Secret History of the American Revolution

ByCarl Van Doren . Viking Press. $3.75.
MR. VAN DOREN has had access to the truly extraordinary collections of revolutionary documents in the Clements Library ot the University of Michigan. These collections include the ‘Gage Papers,’ the ‘Sir Henry Clinton Papers,’ the ‘Lord George Germain Papers,’ the ‘General Nathanael Greene Papers,’ and others too numerous to mention. As one who has hastily scanned these collections, this reviewer can appreciate the treasure-trove of hitherto unpublished documents which Mr. Van Doren has so capably and wisely presented. For the first time the true story of Arnold’s machinations is disclosed, and the obscure network of minor treasons, stratagems, and spoils of that particular time and place clearly and convincingly explored.
To understand and evaluate this documentation, a new comprehension of the Revolutionary mentality is necessary, and Mr. Van Doren contrives to interpret his material with that retrospective imagination which is the essential furniture of the genuine historian. He treats the Revolutionary War as a civil war, tought between two parties, each convinced of the rightness and sacredness of its cause. Thus, to the Loyalists and the British, Arnold’s treason was an act of virtue. He was a brand which snatched itself from the burning, and of this Arnold was undoubtedly himself convinced. Major Andre, a most charming person, was the victim of cruel bad luck, but he died in the conviction that he had acted as a soldier and a gentleman. In this book you are permitted to see the very inside workings of the minds and souls of the chief and lesser actors in a moment of high drama.
Arnold himself, the dark hero-villain of this tragedy, is drawn by Mr. Van Doren from life. For me his picture is final and convincing. He gives full measure of praise to Arnold’s military qualities, his great fighting heart, his quick, aggressive intrepidity; he was the ‘fighting general ‘ of the war. But Mr. Van Doren effectually disposes of some of the claims that Arnold was consistently cheated and mistreated by Congress and his colleagues, that he never received the recognition due him. Surely he did not receive promotion proportionate to his exploits, but the reason is not far to seek. He was distrusted throughout his career, and rightly so. A venal man, he thought always of money. As a general he speculated and peculated whenever the opportunity arose. He was acquitted by a court-martial of his grosser frauds, but Washington, in spite of his real affection for this fighting, headstrong extrovert, was obliged officially to reprimand him for unbecoming and improper financial operations.
To Arnold, Arnold was always right. He wanted only a just return in cash money for his laudable activities.
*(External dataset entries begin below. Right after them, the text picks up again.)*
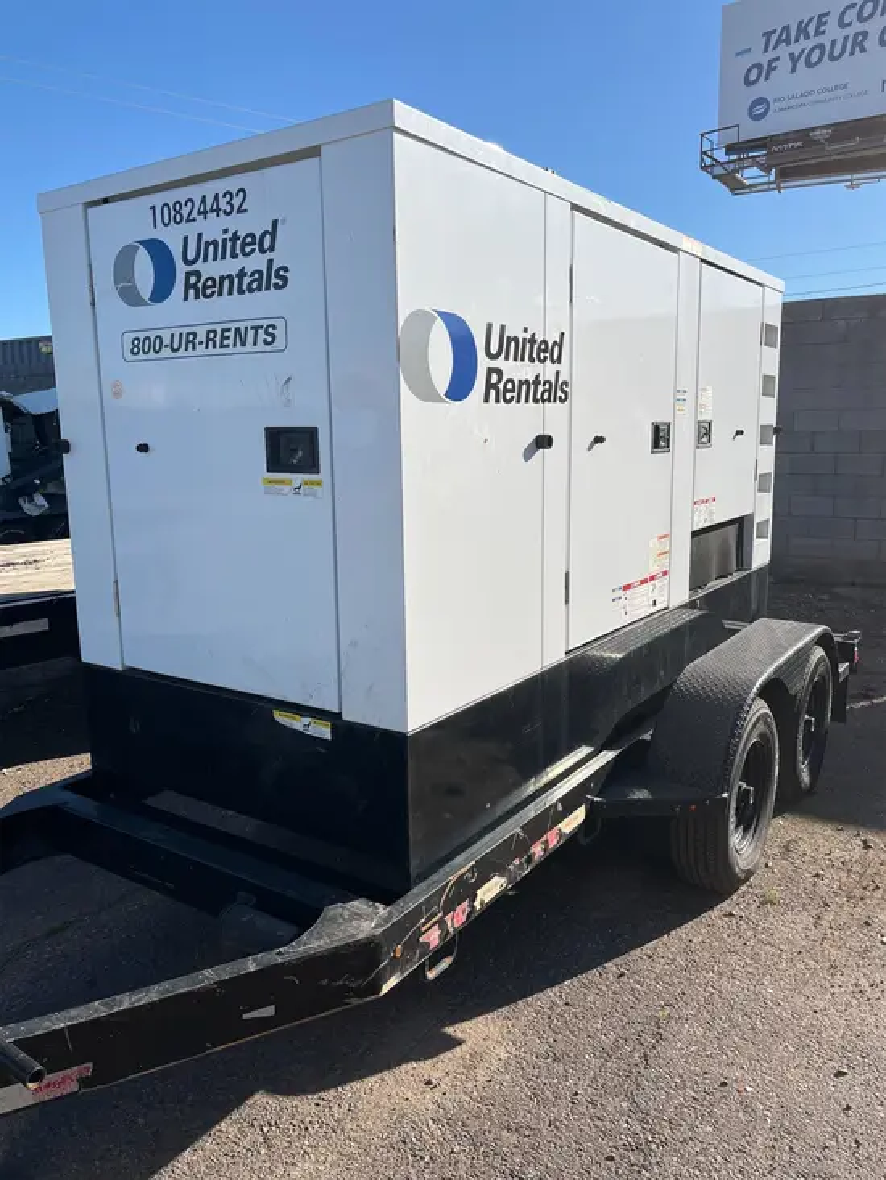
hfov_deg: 53.1
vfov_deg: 67.3
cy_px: 590
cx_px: 443
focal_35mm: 26
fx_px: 887
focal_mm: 5.1
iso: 50
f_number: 1.6
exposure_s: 1/4651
Over a long term of months he haggled with Clinton and Andre for the cash value of his treason. Twenty thousand pounds was his price. The others wanted a substantial service on his part prior to signing a blank check. The surrender of West Point would have been such a service and would have been richly rewarded. As it was, he came to the British with empty hands and a name execrated by his former fellow soldiers. Yet he had the profound and essential callousness to write to Sir Henry Clinton, only thirteen days after Clinton had heard of Andre’s death, asking for £10,000. In his letter he never referred to the tragedy of Andre’s death. His whole concern was with his own advancement.
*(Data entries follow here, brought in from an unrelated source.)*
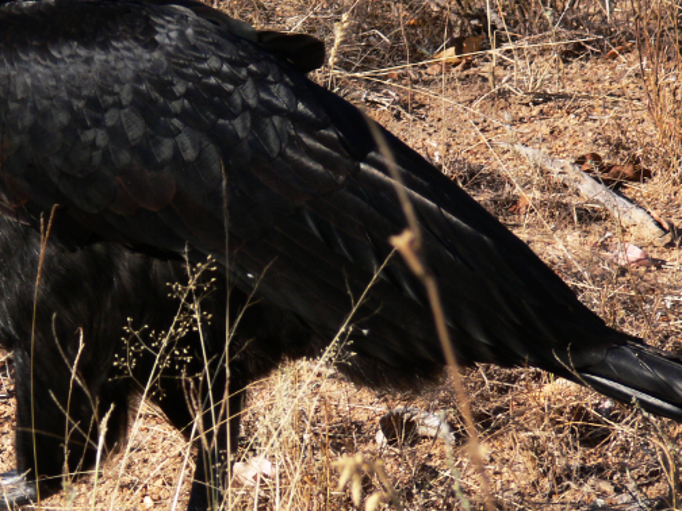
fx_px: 9457
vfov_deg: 3.1
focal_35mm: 480
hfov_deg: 4.1
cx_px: 18
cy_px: 138
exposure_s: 1/200
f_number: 5.6
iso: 80
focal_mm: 51.3
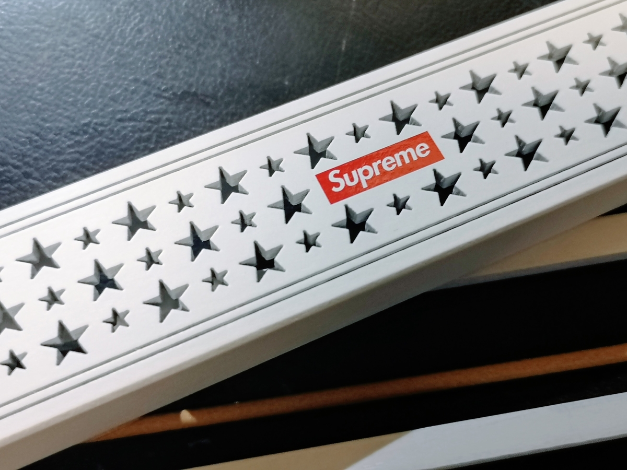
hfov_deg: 47.9
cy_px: 235
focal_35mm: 39
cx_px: 314
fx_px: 706
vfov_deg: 36.8
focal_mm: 3.95
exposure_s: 1/50
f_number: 1.8
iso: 160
I cannot praise too highly both the presentation of this evidence, new and old, and the author’s interpretation of it. The book is skillful, temperate, and wise. The appendix, notes, and bibliography add immeasurably to its value. Mr. Adams, curator of the Clements Library, and the late Mr. Clements himself deserve the thanks to be shared with Mr. Van Doren.
I think that Mr. Van Doren’s title is misleading. True, he omits a fatal ‘ A ‘ or ‘ The’ before ‘Secret History’ and also he qualifies the title as follows: ‘An Account of the Conspiracies of Benedict Arnold and Numerous Others, drawn from the Secret Service Papers of the British Headquarters in North America, Now for the First Time examined and made public.’ Nevertheless the casual reader is bound to misread the title and refer to the book as ‘The Secret History of the American Revolution,’ which it certainly is not, as no one knows better than Mr. Van Doren. Long after the Revolution, John Adams wrote (I quote from memory), ‘The true history of the American Revolution will never be written.’ It never has been and probably it never will be.